Not sure what the deal is, but even though I have ondemand enabled and set as default, it refuses to accept it.

----------

## chithanh

If you want to limit maximum frequency then use the /sys/devices/system/cpu/cpu*/cpufreq/scaling_max_freq control. It can be set persistenly via sysctl.conf. If you want to set the maximum frequency based on CPU temperature, then you indeed need something like cpufreqd.

----------

## therealjrd

 *chithanh wrote:*   

> If you want to limit maximum frequency then use the /sys/devices/system/cpu/cpu*/cpufreq/scaling_max_freq control. It can be set persistenly via sysctl.conf.
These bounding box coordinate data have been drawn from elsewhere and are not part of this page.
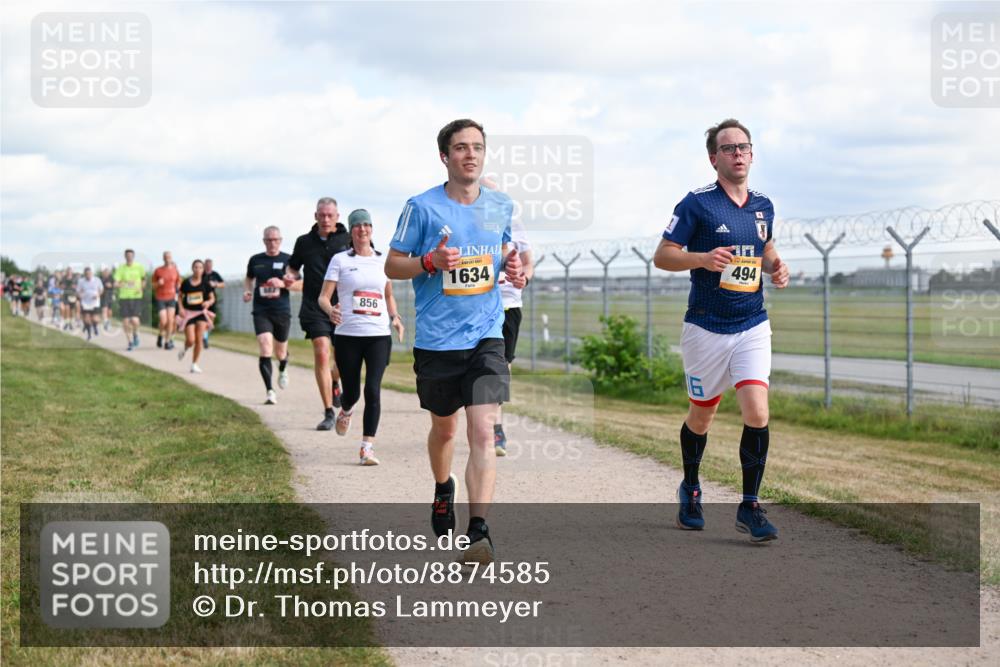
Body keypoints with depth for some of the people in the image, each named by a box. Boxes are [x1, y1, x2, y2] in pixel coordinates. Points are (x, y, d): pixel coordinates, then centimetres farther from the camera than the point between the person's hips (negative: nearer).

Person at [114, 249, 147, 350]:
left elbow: (144, 279, 17)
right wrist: (125, 284, -26)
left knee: (134, 320, -15)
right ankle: (130, 342, 17)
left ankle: (135, 334, 18)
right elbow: (116, 283, -6)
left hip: (136, 297, -1)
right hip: (124, 297, 1)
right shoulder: (121, 268, 1)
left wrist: (141, 288, -2)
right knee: (125, 321, 1)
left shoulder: (139, 267, 2)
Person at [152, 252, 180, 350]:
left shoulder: (175, 270, 4)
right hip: (160, 298, -2)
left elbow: (178, 283, 18)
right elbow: (153, 286, 5)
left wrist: (177, 293, 7)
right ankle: (160, 335, 21)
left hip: (171, 298, 2)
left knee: (170, 320, -7)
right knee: (163, 321, -11)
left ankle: (167, 341, 4)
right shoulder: (158, 270, -2)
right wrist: (158, 283, -15)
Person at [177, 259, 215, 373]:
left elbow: (212, 298, 4)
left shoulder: (205, 283, -1)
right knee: (190, 340, -10)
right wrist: (181, 308, -6)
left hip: (201, 312, 1)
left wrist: (208, 302, -19)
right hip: (188, 313, -1)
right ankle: (184, 349, 27)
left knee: (199, 339, -7)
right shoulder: (186, 283, -1)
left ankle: (194, 364, 6)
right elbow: (180, 297, 9)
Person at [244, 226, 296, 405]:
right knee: (265, 349, -17)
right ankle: (270, 391, -15)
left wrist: (282, 284, -17)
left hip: (282, 311, 0)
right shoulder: (255, 260, 7)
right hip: (261, 311, 0)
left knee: (280, 351, 13)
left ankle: (282, 370, 50)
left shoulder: (288, 260, 1)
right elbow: (249, 278, 25)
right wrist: (247, 290, 4)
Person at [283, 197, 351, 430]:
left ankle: (334, 384, 44)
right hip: (314, 307, 0)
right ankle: (329, 412, -8)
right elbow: (293, 268, 23)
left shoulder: (348, 240, 3)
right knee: (321, 354, -12)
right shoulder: (304, 242, 9)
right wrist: (290, 277, 0)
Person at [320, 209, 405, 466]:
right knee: (352, 392, 6)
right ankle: (345, 411, 43)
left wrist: (395, 317, 7)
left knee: (373, 390, -12)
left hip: (379, 335, 1)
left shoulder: (383, 260, 12)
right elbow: (323, 297, -1)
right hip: (348, 336, -1)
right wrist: (330, 310, -23)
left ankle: (367, 447, -9)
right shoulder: (340, 260, 3)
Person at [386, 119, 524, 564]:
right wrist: (431, 262, -19)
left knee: (483, 431, -15)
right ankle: (443, 489, 48)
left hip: (486, 337, 1)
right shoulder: (421, 207, -5)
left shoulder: (501, 206, 5)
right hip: (436, 340, -1)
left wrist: (514, 269, 0)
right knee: (444, 428, 17)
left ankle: (478, 532, -18)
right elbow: (391, 265, -1)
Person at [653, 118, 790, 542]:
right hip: (706, 328, -3)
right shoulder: (697, 204, -7)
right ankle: (690, 490, 36)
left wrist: (775, 267, 3)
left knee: (757, 413, -12)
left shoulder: (763, 206, 8)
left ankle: (750, 507, -2)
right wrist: (703, 258, -23)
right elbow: (662, 256, -6)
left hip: (753, 327, 3)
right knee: (701, 416, 11)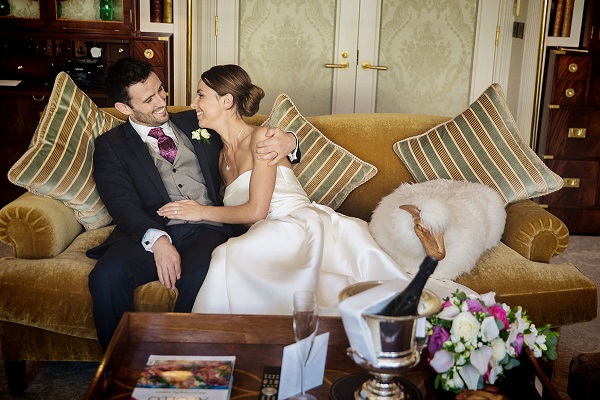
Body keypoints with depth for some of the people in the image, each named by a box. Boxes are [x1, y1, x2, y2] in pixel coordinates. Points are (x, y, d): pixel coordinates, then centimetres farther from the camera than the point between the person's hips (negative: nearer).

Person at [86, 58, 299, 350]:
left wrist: (286, 140, -3)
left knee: (199, 278, -34)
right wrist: (157, 239, -23)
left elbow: (251, 141, 24)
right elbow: (123, 205, -2)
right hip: (150, 233, 0)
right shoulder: (110, 145, 14)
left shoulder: (196, 123, 23)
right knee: (106, 276, -31)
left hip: (208, 230, 1)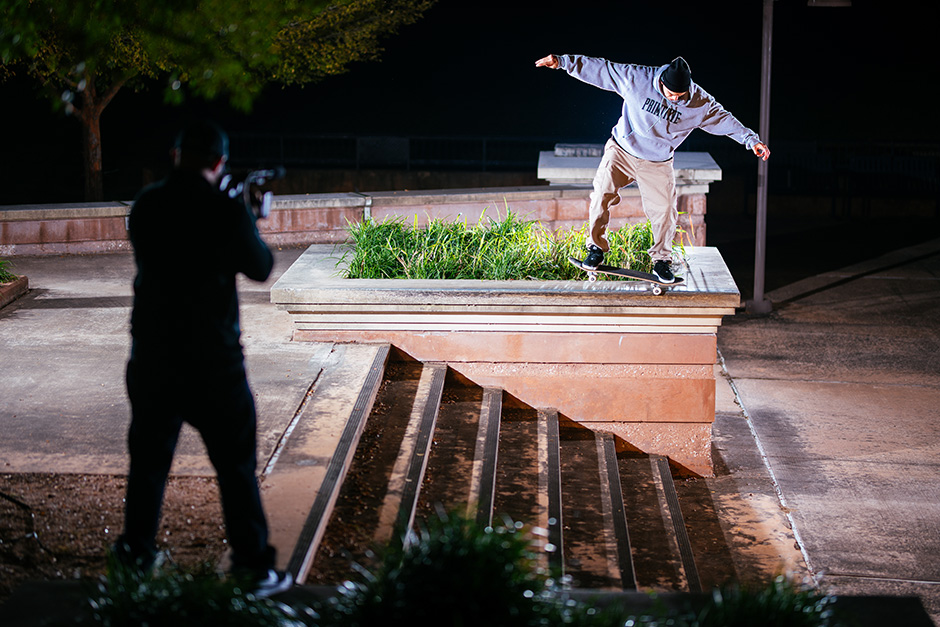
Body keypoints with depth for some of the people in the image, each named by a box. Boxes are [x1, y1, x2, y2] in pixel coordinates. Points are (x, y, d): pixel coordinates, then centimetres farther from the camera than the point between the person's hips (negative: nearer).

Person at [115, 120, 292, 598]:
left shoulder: (145, 205, -2)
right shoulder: (227, 211, -15)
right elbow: (260, 268, -2)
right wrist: (247, 224, 15)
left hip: (152, 356, 4)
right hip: (213, 359, -4)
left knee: (148, 459, 18)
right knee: (236, 464, 6)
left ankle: (136, 557, 29)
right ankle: (254, 567, 9)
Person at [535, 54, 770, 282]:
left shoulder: (700, 103, -14)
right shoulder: (636, 78, -18)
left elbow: (725, 120, -2)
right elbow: (599, 69, -12)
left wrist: (751, 139, -8)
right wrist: (563, 61, -12)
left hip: (658, 164, 1)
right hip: (621, 151, -1)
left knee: (664, 211, -3)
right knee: (602, 196, -12)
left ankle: (661, 260, 17)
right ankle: (596, 248, 5)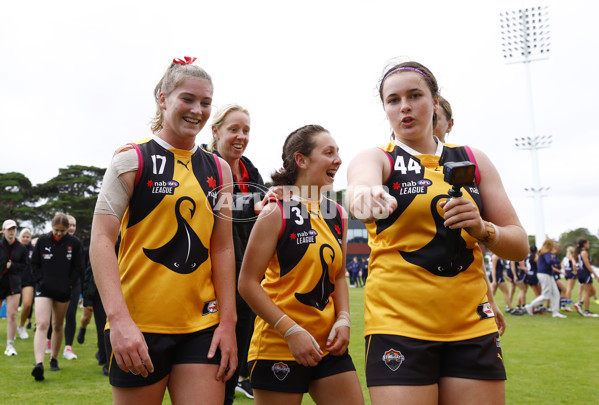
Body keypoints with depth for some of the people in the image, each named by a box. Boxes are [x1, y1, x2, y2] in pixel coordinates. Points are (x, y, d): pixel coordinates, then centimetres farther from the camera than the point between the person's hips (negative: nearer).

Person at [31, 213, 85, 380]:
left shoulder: (74, 243, -2)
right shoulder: (42, 240, 0)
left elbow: (79, 267, 3)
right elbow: (34, 263, 8)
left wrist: (68, 284, -5)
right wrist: (40, 281, -4)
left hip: (63, 291, 1)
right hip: (44, 289, -1)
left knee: (58, 326, 13)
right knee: (42, 324, -15)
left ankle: (54, 359, 29)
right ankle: (39, 363, -23)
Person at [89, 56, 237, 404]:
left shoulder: (218, 169, 10)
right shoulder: (133, 159, -2)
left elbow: (222, 248, 9)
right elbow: (102, 240, -9)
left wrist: (228, 322, 2)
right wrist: (118, 318, -20)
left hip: (202, 325, 4)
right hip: (137, 327, -3)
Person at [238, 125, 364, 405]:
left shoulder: (338, 215, 9)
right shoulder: (276, 212, -11)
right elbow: (247, 283, -13)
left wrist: (343, 319, 2)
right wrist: (292, 331, -17)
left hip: (328, 345, 6)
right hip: (279, 347, -6)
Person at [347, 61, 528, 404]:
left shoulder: (474, 160, 11)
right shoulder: (376, 158, 2)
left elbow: (520, 245, 10)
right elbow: (361, 180, -25)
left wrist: (482, 229, -11)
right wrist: (365, 195, -48)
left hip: (473, 324, 3)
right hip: (398, 323, -3)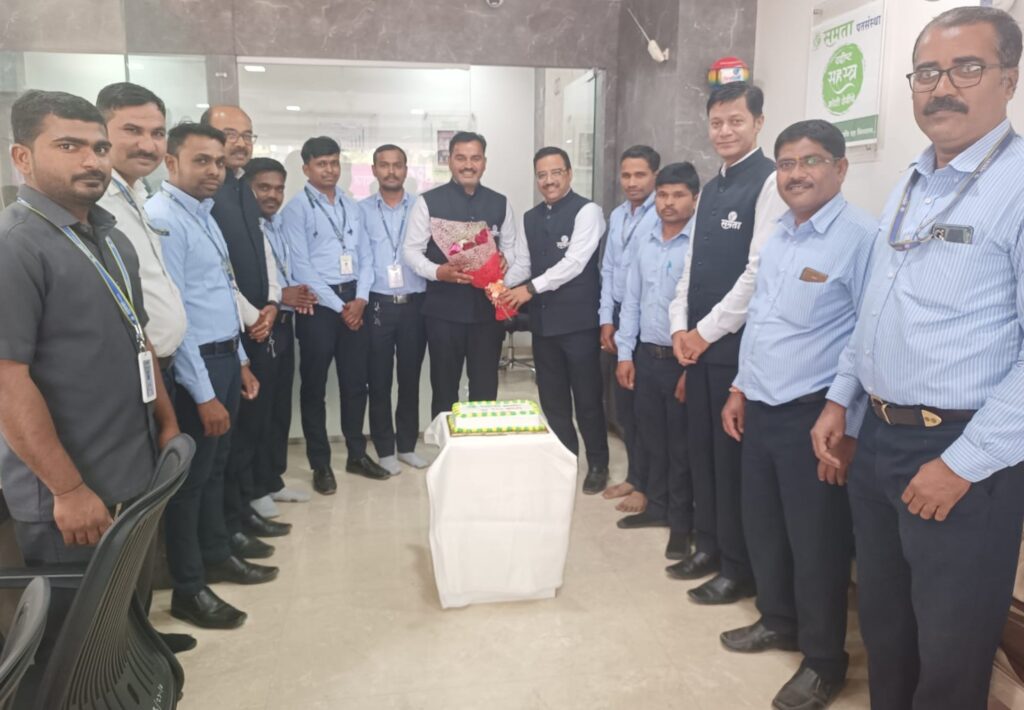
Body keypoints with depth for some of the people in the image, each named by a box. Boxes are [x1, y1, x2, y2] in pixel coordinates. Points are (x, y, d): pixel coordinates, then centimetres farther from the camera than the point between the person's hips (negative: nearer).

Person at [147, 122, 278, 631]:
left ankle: (216, 556, 35)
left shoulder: (204, 215, 12)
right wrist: (203, 394, -21)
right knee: (191, 475, 3)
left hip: (224, 358, 9)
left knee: (214, 467, 19)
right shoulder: (162, 218, -17)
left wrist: (239, 360, 17)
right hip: (193, 365, -9)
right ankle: (188, 590, 18)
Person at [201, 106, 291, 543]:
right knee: (228, 426, 1)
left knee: (253, 422, 15)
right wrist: (250, 317, -12)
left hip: (259, 326, 9)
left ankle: (245, 507, 29)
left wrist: (271, 304, 4)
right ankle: (229, 524, 14)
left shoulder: (245, 193, 15)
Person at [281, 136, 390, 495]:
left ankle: (357, 454, 25)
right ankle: (320, 464, 16)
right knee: (314, 385, 5)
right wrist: (338, 306, -11)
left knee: (356, 381, 11)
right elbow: (300, 266, -10)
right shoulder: (296, 209, -4)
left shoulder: (352, 207, 13)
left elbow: (365, 256, 11)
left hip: (355, 301, 5)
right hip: (318, 304, -5)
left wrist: (360, 299, -4)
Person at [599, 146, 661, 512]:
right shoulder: (617, 215, 12)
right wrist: (607, 320, 7)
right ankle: (633, 475, 29)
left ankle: (646, 485, 18)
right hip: (618, 318, 7)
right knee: (623, 405, 14)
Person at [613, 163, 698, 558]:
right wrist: (624, 354, 8)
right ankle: (656, 506, 33)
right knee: (650, 438, 15)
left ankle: (682, 522, 22)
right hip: (645, 356, 6)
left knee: (681, 445, 6)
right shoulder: (645, 243, 8)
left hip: (683, 359, -5)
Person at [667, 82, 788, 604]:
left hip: (738, 344, -8)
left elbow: (760, 270, -18)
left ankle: (739, 568, 17)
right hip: (696, 342, 8)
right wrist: (680, 327, 3)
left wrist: (708, 330, -13)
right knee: (701, 449, 15)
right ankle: (709, 546, 31)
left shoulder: (770, 182, -10)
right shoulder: (711, 189, 16)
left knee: (733, 456, 1)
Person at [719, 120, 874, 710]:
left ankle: (824, 661, 26)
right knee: (763, 526, 18)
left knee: (816, 541, 6)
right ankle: (778, 621, 40)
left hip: (814, 416, -7)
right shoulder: (778, 236, 12)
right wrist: (741, 390, 17)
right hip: (761, 409, 8)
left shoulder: (862, 236, -14)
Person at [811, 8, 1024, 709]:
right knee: (883, 621, 21)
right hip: (878, 437, 7)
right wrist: (840, 399, 13)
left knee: (950, 652, 10)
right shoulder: (908, 187, 11)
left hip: (962, 450, -7)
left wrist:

If you want to set the maximum frequency based on CPU temperature, then you indeed need something like cpufreqd.

 

Yes, understood.  Like I said, my goal is to accomodate burst load at the max available performance, while minimizing power at other times, and being sensitive to temp.  cpufreq would be the perfect tool for the job, IF there weren't this bug or feechur or whatever which prevents ondemand or conservative govs from being activated.

For the interim, I have a hacked-up version of powernowd, which does a cheesy version of what I'm after by using the userspace gov but it would work better if I could just use ondemand or conservative.

Anybody have hints about why it wouldn't accept those govs?

----------